▶ [Problem a]:
Give the rows of page-level text extractions below, from their first line through the line containing "August 5, 2026", as a Markdown table with the columns No. and Line, leaving out blank lines.

-=-=-

Task Graphs

Build complex workflows with dependencies (DAGs) using the TaskGraphBuilder.

Task graphs allow you to create Directed Acyclic Graphs (DAGs) where tasks can chain, run in parallel, trigger failure callbacks, or converge in a fan-in join. All dependent children in the DAG wait for their parents to complete.

When to Use Task Graphs

Use TaskGraphBuilder for workflows with:

Multiple parallel tasks
Complex dependencies between tasks
Fan-out/fan-in patterns
Failure handling scoped to individual tasks

For simple sequential tasks, consider using task chains instead.

DAGs Only

They must be DAGs: accidentally creating a cycle will raise an exception.

Quick Start

from boilermaker.task import LAST_ADDED, TaskChain, TaskGraphBuilder

# Register your tasks first
app.register_async(fetch_data, policy=retries.RetryPolicy.default())
app.register_async(process_data, policy=retries.RetryPolicy.default())
app.register_async(save_results, policy=retries.RetryPolicy.default())

# Create and publish a workflow
async def create_workflow():
    fetch_task = app.create_task(fetch_data, "https://api.example.com")
    process_task = app.create_task(process_data)
    save_task = app.create_task(save_results)

    # Build: fetch → process → save
    graph = (
        TaskGraphBuilder()
        .add(fetch_task)
        .then(process_task)
        .then(save_task)
        .build()
    )

    await app.publish_graph(graph)

Common Patterns

Sequential: A → B → C

graph = (
    TaskGraphBuilder()
    .add(task_a)
    .then(task_b)
    .then(task_c)
    .build()
)

Fan-out: A → (B, C, D)

graph = (
    TaskGraphBuilder()
    .add(task_a)
    .parallel(task_b, task_c, task_d)  # all depend on task_a; run in parallel
    .build()
)

Fan-in: (A, B, C) → D

graph = (
    TaskGraphBuilder()
    .parallel(task_a, task_b, task_c)  # three independent roots; cursor = [a, b, c]
    .then(task_d)                      # depends on all three; fan-in join
    .build()
)

Diamond: A → (B, C) → D

graph = (
    TaskGraphBuilder()
    .add(task_a)
    .parallel(task_b, task_c)   # both depend on task_a; cursor = [b, c]
    .then(task_d)               # depends on task_b AND task_c; fan-in join
    .build()
)

Independent Chains with Fan-In

The TaskChain class lets you build sequential sub-graphs independently and then compose them in a TaskGraphBuilder. The key is depends_on=None, which marks a chain as a root (no parents) while accumulating its last into the cursor rather than replacing it.

from boilermaker.task import TaskChain, TaskGraphBuilder

# Two independent pipelines that converge on a single join task
#
#   task_a → task_b → task_c ─┐
#                               ├─→ task_f
#   task_d → task_e ───────────┘

chain_abc = TaskChain(task_a, task_b, task_c)
chain_de  = TaskChain(task_d, task_e)

graph = (
    TaskGraphBuilder()
    .add_chain(chain_abc, depends_on=None)   # root chain; cursor = [task_c]
    .add_chain(chain_de,  depends_on=None)   # root chain; cursor = [task_c, task_e]
    .then(task_f)                            # depends on task_c AND task_e; fan-in join
    .build()
)

-=-=-

▶ [Problem b]:
Summarize the task graphs page in two sentences.

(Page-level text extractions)

-=-=-

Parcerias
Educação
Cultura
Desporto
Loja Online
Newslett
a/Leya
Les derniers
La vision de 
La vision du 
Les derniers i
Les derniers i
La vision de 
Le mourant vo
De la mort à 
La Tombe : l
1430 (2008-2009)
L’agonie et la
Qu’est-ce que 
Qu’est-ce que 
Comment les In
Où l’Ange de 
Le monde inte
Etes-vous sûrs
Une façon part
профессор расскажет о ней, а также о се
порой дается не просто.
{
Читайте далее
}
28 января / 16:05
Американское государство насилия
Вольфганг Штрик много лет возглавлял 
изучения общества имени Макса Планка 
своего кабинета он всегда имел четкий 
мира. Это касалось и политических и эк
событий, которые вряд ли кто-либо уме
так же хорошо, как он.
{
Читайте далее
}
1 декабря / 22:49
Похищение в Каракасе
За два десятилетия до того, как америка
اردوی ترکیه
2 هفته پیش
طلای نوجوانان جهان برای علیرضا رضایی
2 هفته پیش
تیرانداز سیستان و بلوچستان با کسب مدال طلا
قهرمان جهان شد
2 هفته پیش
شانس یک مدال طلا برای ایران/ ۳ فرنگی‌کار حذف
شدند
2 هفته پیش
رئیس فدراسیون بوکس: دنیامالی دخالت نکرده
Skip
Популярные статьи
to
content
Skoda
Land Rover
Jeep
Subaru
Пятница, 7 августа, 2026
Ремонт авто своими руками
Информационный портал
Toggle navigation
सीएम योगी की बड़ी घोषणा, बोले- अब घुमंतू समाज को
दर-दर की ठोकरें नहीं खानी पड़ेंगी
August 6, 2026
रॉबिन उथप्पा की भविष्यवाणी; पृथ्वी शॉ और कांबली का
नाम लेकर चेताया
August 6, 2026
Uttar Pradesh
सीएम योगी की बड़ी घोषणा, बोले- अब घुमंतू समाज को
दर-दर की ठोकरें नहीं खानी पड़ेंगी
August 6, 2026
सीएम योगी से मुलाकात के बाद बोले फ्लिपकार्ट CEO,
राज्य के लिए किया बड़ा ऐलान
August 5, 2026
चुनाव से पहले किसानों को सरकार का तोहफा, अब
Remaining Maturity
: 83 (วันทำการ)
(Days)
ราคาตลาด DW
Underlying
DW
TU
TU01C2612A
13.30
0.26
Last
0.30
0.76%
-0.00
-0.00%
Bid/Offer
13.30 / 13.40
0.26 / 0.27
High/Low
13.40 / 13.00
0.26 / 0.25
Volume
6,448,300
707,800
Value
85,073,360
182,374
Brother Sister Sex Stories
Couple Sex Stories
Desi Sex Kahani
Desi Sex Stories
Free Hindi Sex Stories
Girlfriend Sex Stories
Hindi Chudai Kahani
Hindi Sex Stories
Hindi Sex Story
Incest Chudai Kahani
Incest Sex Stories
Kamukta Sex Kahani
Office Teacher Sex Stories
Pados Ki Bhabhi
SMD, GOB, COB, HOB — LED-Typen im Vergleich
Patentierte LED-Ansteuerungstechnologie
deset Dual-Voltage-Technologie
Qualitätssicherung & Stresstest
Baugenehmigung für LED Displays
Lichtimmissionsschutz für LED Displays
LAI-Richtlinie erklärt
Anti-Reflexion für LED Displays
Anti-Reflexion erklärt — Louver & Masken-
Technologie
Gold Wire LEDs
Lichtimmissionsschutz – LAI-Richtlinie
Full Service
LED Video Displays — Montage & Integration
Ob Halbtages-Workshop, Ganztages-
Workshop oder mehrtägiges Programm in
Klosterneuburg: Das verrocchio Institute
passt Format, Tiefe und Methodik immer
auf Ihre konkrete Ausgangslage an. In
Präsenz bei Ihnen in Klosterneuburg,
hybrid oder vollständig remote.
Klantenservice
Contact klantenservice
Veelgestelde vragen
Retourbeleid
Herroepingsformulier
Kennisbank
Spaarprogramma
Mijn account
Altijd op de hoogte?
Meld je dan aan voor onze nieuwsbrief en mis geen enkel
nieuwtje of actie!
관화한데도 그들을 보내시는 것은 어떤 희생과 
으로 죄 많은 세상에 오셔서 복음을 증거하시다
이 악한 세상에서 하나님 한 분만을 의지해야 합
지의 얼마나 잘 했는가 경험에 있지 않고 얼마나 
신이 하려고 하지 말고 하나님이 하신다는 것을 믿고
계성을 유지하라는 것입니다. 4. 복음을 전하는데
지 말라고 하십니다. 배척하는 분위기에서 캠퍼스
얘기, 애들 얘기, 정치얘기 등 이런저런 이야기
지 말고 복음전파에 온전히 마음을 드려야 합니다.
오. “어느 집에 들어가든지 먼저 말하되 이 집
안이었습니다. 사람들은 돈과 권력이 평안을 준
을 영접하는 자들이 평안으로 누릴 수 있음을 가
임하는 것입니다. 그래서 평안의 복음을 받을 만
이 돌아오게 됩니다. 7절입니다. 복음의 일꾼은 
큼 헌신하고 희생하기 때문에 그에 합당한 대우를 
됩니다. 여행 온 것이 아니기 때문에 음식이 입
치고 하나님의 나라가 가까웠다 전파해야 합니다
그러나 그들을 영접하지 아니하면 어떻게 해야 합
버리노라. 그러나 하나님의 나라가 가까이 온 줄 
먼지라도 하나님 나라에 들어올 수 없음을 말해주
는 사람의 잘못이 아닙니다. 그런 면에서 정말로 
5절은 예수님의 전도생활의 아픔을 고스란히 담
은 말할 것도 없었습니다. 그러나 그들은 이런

-=-=-

▶ [Result a]:
| No. | Line |
|---|---|
| 1 | Parcerias |
| 2 | Educação |
| 3 | Cultura |
| 4 | Desporto |
| 5 | Loja Online |
| 6 | Newslett |
| 7 | a/Leya |
| 8 | Les derniers |
| 9 | La vision de  |
| 10 | La vision du  |
| 11 | Les derniers i |
| 12 | Les derniers i |
| 13 | La vision de  |
| 14 | Le mourant vo |
| 15 | De la mort à  |
| 16 | La Tombe : l |
| 17 | 1430 (2008-2009) |
| 18 | L’agonie et la |
| 19 | Qu’est-ce que  |
| 20 | Qu’est-ce que  |
| 21 | Comment les In |
| 22 | Où l’Ange de  |
| 23 | Le monde inte |
| 24 | Etes-vous sûrs |
| 25 | Une façon part |
| 26 | профессор расскажет о ней, а также о се |
| 27 | порой дается не просто. |
| 28 | { |
| 29 | Читайте далее |
| 30 | } |
| 31 | 28 января / 16:05 |
| 32 | Американское государство насилия |
| 33 | Вольфганг Штрик много лет возглавлял  |
| 34 | изучения общества имени Макса Планка  |
| 35 | своего кабинета он всегда имел четкий  |
| 36 | мира. Это касалось и политических и эк |
| 37 | событий, которые вряд ли кто-либо уме |
| 38 | так же хорошо, как он. |
| 39 | { |
| 40 | Читайте далее |
| 41 | } |
| 42 | 1 декабря / 22:49 |
| 43 | Похищение в Каракасе |
| 44 | За два десятилетия до того, как америка |
| 45 | اردوی ترکیه |
| 46 | 2 هفته پیش |
| 47 | طلای نوجوانان جهان برای علیرضا رضایی |
| 48 | 2 هفته پیش |
| 49 | تیرانداز سیستان و بلوچستان با کسب مدال طلا |
| 50 | قهرمان جهان شد |
| 51 | 2 هفته پیش |
| 52 | شانس یک مدال طلا برای ایران/ ۳ فرنگی‌کار حذف |
| 53 | شدند |
| 54 | 2 هفته پیش |
| 55 | رئیس فدراسیون بوکس: دنیامالی دخالت نکرده |
| 56 | Skip |
| 57 | Популярные статьи |
| 58 | to |
| 59 | content |
| 60 | Skoda |
| 61 | Land Rover |
| 62 | Jeep |
| 63 | Subaru |
| 64 | Пятница, 7 августа, 2026 |
| 65 | Ремонт авто своими руками |
| 66 | Информационный портал |
| 67 | Toggle navigation |
| 68 | सीएम योगी की बड़ी घोषणा, बोले- अब घुमंतू समाज को |
| 69 | दर-दर की ठोकरें नहीं खानी पड़ेंगी |
| 70 | August 6, 2026 |
| 71 | रॉबिन उथप्पा की भविष्यवाणी; पृथ्वी शॉ और कांबली का |
| 72 | नाम लेकर चेताया |
| 73 | August 6, 2026 |
| 74 | Uttar Pradesh |
| 75 | सीएम योगी की बड़ी घोषणा, बोले- अब घुमंतू समाज को |
| 76 | दर-दर की ठोकरें नहीं खानी पड़ेंगी |
| 77 | August 6, 2026 |
| 78 | सीएम योगी से मुलाकात के बाद बोले फ्लिपकार्ट CEO, |
| 79 | राज्य के लिए किया बड़ा ऐलान |
| 80 | August 5, 2026 |

▶ [Result b]:
TaskGraphBuilder builds directed acyclic graphs in which tasks can chain, run in parallel, trigger failure callbacks, or converge in a fan-in join, with dependent children waiting for their parents to complete and any cycle raising an exception. Common patterns include sequential, fan-out, fan-in, and diamond graphs, and TaskChain with depends_on=None lets independent root chains be built separately and then joined on a single task.